REPORTER: Do you have any special knowledge of the categorisation of the whistle-blower rather than as someone who has broken the law?

BURKE: I have no special knowledge of the individual concerned. But I think as a result of this we have a lot of knowledge about Malcolm Turnbull. Malcolm Turnbull was wanting to make statements today about people's integrity being impugned. Be in no doubt here. The question of integrity is about the integrity of Malcolm Turnbull. Malcolm Turnbull made a name for himself talking about whistle-blowers. Malcolm Turnbull made a name for himself and actually also rested the leadership through a series of leaks that were coming that were all operating to his advantage while Tony Abbott was PM. We had leaks from the National Security Committee, we had leaks that were coming that were to the direct advantage of Malcolm Turnbull. He doesn't want to talk about any of that, but be in no doubt when a leak came out that humiliated Malcolm Turnbull everything unfolded very differently and that's a reflection on him.

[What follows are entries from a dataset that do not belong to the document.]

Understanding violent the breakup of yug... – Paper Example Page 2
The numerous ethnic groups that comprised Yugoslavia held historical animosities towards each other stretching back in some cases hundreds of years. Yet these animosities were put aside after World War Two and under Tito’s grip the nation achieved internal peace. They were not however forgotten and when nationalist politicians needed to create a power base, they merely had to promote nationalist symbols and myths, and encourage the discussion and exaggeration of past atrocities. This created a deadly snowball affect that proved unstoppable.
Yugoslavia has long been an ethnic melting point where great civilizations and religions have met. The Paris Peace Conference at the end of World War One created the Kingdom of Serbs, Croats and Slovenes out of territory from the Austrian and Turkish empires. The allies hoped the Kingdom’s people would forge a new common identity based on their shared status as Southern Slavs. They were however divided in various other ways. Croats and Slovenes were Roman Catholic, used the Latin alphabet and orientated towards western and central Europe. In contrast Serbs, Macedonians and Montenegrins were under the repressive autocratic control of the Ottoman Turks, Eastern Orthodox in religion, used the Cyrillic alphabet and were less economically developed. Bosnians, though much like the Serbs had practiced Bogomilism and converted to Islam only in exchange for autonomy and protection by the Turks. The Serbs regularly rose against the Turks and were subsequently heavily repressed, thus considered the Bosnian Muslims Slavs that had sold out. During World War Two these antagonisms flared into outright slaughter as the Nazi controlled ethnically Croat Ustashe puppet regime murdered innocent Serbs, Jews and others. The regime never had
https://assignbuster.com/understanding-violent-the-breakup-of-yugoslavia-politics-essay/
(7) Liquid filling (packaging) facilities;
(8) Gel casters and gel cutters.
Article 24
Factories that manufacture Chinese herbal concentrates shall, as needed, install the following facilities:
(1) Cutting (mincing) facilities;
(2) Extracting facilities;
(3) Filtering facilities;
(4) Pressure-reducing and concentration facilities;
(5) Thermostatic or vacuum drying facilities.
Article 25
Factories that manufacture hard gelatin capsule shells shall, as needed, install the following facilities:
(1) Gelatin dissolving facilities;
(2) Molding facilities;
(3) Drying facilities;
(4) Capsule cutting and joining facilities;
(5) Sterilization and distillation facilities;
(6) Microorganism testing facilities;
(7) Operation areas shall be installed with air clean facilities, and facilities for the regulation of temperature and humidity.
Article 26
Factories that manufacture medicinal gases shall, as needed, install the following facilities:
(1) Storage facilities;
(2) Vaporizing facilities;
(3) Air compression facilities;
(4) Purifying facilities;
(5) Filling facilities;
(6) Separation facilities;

REPORTER: If it’s as the AFP Police Commissioner Colvin said today that the offending by the leaker has been ongoing, are you suggesting the AFP should ignore that ongoing behaviour?

BURKE: The comment I'm making is not about the Australian Federal Police. Look at the question that Malcolm Turnbull and his ministers are still running a mile from. From the time that the leak first occurred, until the time that the NBN made their request of the Australian Federal Police to intervene, what conversations happened between the Government and NBN Co? What conversations happened there? What intervention happened through Malcolm Turnbull, his Minister or their officers? And any time a question remotely close to that happens, Malcolm Turnbull runs a mile. This goes to his integrity and that's exactly where this issue lands.

REPORTER: What do you make about the ongoing nature of the leak mentioned by the AFP? Presumably we don't have ongoing intervention by the Prime Minister saying: “have you raided the ALP yet?”

BURKE: Once an investigation is commenced, and if you're inviting me to make negative comments of police investigations, you're not about to hear it. What you will hear though is the process leading to it being requested that there be an AFP intervention here was extraordinary, extraordinary. When you think that we're talking about the difference between national security leaks either that advantage a putative Prime Minister or national security leaks that provide information about the Defence White Paper, compared to a leak that humiliates an individual, who wants to be and is now Prime Minister? Now, they are of a very different order. I don't know how many of those different examples resulted in referrals to the Australian Federal Police. I do know how many resulted in raids.